** EXERCISE AIM **
Write out the portion of the listing that opens with the line containing "genus: Eryngium" and closes with the line containing "scientific name: Chrysopogon gryllus", both lines included, with every line reproduced verbatim.

------ RECORDS FOR THE TASK ------

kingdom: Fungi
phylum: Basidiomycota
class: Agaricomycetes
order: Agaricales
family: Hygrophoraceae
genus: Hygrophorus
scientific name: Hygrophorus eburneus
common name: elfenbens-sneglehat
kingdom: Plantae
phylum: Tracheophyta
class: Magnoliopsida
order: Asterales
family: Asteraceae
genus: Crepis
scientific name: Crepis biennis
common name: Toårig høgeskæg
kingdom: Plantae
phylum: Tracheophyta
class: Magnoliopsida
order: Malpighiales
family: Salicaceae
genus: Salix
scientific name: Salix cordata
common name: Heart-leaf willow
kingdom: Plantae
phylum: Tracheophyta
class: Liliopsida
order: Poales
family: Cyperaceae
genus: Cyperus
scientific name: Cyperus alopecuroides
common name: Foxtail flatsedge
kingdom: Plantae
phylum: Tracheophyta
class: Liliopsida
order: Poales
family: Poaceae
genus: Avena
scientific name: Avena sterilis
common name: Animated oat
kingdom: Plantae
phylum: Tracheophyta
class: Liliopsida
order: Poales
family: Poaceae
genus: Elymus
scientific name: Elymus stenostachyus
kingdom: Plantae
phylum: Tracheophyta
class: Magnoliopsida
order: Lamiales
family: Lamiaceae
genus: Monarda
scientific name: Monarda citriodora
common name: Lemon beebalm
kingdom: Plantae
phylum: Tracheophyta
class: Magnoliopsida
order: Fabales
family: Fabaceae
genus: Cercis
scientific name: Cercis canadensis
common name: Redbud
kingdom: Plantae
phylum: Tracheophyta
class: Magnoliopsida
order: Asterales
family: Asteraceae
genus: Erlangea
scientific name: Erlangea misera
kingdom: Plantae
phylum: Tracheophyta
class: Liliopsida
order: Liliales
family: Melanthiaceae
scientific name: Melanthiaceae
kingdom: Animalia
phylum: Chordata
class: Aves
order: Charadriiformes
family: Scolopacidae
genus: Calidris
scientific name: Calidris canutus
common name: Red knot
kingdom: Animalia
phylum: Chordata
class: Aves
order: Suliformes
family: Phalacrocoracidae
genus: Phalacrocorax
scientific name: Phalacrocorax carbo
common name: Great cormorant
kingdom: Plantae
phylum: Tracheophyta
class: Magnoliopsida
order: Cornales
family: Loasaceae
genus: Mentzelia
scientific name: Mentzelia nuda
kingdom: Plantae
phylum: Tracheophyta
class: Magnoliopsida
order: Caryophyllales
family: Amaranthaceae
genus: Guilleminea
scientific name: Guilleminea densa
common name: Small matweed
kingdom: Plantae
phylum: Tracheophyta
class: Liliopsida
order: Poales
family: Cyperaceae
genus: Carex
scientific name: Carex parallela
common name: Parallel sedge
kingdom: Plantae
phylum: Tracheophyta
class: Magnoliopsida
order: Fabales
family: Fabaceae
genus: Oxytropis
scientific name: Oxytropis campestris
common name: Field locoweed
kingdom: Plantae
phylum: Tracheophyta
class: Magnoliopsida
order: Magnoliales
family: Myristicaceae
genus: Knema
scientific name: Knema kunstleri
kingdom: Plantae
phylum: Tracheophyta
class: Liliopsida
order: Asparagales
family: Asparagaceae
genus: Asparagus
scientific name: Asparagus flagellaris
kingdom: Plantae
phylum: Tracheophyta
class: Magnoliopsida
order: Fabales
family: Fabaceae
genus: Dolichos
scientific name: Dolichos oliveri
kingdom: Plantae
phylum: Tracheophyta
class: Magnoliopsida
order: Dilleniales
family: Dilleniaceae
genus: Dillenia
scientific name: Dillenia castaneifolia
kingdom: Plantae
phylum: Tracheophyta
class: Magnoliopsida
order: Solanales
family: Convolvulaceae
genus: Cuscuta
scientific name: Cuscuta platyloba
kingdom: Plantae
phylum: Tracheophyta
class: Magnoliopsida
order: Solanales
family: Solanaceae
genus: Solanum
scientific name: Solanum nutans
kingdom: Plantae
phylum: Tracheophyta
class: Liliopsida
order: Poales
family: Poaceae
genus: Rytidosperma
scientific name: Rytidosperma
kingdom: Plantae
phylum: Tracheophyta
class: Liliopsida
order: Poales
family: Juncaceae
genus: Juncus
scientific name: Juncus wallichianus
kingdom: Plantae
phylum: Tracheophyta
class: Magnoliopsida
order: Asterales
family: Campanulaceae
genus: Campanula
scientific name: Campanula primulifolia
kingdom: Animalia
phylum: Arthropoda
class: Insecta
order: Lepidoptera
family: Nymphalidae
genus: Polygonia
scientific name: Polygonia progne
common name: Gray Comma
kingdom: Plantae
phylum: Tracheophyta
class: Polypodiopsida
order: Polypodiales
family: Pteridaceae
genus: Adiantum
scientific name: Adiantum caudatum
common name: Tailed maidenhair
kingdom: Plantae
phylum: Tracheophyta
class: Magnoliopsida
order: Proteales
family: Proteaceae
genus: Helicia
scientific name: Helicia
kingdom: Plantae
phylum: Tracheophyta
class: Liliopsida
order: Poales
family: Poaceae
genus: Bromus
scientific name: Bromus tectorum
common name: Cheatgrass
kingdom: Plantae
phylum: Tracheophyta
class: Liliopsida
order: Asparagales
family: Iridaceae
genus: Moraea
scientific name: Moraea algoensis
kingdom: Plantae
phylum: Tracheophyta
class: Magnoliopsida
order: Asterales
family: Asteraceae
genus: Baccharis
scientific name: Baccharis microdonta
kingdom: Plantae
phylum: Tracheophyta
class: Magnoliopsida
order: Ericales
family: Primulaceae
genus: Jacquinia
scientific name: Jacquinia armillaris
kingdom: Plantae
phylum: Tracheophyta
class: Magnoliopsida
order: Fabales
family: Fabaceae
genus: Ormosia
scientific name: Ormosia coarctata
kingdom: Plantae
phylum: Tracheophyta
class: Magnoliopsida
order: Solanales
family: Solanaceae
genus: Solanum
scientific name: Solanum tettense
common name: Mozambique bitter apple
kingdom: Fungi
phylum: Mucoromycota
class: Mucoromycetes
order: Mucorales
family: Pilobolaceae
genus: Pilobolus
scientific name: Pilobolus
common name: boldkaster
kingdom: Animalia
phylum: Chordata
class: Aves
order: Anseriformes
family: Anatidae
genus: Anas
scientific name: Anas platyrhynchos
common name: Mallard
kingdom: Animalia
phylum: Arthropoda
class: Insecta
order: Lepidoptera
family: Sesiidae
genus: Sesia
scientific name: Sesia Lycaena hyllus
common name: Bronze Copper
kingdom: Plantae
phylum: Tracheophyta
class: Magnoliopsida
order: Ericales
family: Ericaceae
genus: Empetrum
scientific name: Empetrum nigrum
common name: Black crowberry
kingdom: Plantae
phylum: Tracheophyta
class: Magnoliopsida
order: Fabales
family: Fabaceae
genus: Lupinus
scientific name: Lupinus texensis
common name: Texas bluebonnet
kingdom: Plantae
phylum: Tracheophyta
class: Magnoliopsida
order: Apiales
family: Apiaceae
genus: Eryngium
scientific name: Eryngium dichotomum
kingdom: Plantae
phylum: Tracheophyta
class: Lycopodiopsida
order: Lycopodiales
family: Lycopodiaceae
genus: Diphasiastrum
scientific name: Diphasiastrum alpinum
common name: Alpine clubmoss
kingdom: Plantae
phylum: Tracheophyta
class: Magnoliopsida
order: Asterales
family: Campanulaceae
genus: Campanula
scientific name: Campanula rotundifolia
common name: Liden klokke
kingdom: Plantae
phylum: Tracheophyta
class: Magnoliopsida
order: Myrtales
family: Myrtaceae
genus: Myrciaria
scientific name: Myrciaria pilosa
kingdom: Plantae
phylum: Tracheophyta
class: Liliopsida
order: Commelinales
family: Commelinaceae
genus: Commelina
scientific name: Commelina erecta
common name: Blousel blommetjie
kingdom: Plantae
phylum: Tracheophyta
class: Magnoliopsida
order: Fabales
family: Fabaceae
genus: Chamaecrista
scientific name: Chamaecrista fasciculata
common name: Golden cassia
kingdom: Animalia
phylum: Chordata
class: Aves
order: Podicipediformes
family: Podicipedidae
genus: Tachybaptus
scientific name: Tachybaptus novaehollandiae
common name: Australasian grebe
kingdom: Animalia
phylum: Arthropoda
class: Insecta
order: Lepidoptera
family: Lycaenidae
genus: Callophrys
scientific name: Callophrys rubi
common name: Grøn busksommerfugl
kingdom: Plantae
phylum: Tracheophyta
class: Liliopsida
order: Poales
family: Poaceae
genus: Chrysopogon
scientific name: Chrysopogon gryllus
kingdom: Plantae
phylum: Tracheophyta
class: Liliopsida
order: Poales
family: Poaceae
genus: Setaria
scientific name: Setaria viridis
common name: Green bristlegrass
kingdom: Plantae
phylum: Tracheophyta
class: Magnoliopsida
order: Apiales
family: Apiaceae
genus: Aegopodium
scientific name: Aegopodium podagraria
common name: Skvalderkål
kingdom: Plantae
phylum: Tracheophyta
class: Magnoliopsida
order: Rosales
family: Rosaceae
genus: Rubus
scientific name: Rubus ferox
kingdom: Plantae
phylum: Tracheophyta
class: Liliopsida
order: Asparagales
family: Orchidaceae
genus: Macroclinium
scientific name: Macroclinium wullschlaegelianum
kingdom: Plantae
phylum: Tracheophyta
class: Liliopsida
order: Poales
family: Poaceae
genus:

------

** WRITTEN SOLUTION **
genus: Eryngium
scientific name: Eryngium dichotomum
kingdom: Plantae
phylum: Tracheophyta
class: Lycopodiopsida
order: Lycopodiales
family: Lycopodiaceae
genus: Diphasiastrum
scientific name: Diphasiastrum alpinum
common name: Alpine clubmoss
kingdom: Plantae
phylum: Tracheophyta
class: Magnoliopsida
order: Asterales
family: Campanulaceae
genus: Campanula
scientific name: Campanula rotundifolia
common name: Liden klokke
kingdom: Plantae
phylum: Tracheophyta
class: Magnoliopsida
order: Myrtales
family: Myrtaceae
genus: Myrciaria
scientific name: Myrciaria pilosa
kingdom: Plantae
phylum: Tracheophyta
class: Liliopsida
order: Commelinales
family: Commelinaceae
genus: Commelina
scientific name: Commelina erecta
common name: Blousel blommetjie
kingdom: Plantae
phylum: Tracheophyta
class: Magnoliopsida
order: Fabales
family: Fabaceae
genus: Chamaecrista
scientific name: Chamaecrista fasciculata
common name: Golden cassia
kingdom: Animalia
phylum: Chordata
class: Aves
order: Podicipediformes
family: Podicipedidae
genus: Tachybaptus
scientific name: Tachybaptus novaehollandiae
common name: Australasian grebe
kingdom: Animalia
phylum: Arthropoda
class: Insecta
order: Lepidoptera
family: Lycaenidae
genus: Callophrys
scientific name: Callophrys rubi
common name: Grøn busksommerfugl
kingdom: Plantae
phylum: Tracheophyta
class: Liliopsida
order: Poales
family: Poaceae
genus: Chrysopogon
scientific name: Chrysopogon gryllus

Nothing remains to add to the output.